Herpes-Transmission Suit Fizzles in Florida


     (CN) – After an arduous trial that involved descriptions of “genital ailments” and other intimidate details, a Florida woman with herpes failed to pin the blame on her ex.
     Monica Lopez met John Clarke after breaking up with her live-in boyfriend in late 2004. She moved in with Clarke in February 2005.
     That month Lopez suffered an outbreak of genital herpes, and Clarke had a similar affliction a few months later.
     Both denied that they had herpes before they started dating, and both claimed that they were faithful to each other. Indeed tests that Clarke had recently undergone came back negative for various sexually transmitted diseases, including herpes.

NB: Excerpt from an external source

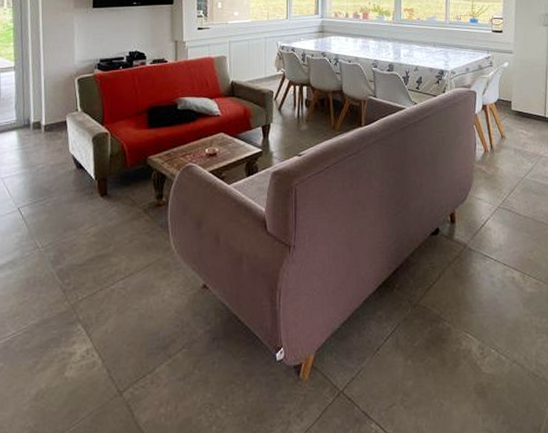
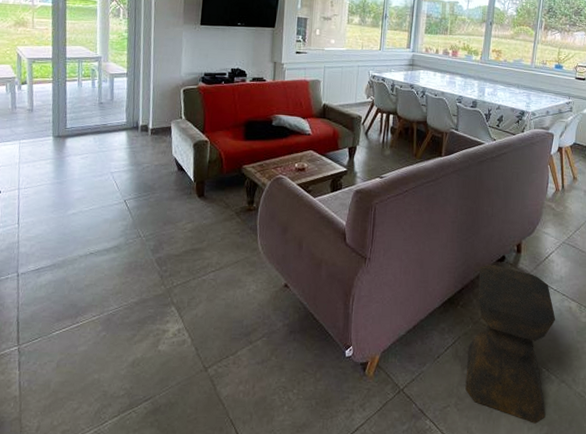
stool: none [409,238,500,413] -> present [465,264,556,424]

     Lopez sued Clarke for negligence, battery and fraudulent concealment, asking for more than $2.2 million. She claimed that she was afflicted with about six herpes outbreaks per year, each lasting five or six days.
     A Palm Beach County jury sided with Lopez on the fraud claim only, awarding her $12,500.
     Calling that trial “an ordeal” involving intimate details about the “sex lives, medical visits, and genital ailments” of both parties, the Fourth District Court of Appeals reversed on April 1.
     The jury had been asked to determine whether Clarke was infected with herpes before meeting Lopez; whether he knew of the infection and failed to warn Lopez; and whether the failure caused Lopez to contract herpes.
     For the appellate panel in West Palm Beach, it was clear that Clarke deserved a directed verdict on the fraud claim.
     “Before starting his sexual relationship with Lopez, in the very same month, Clarke consulted a urologist, was tested, and obtained what he reasonably believed was a clean bill of health,” Judge Robert Gross wrote for a three-person panel. “As a matter of law, he lacked the requisite state of mind for both fraudulent concealment and battery.”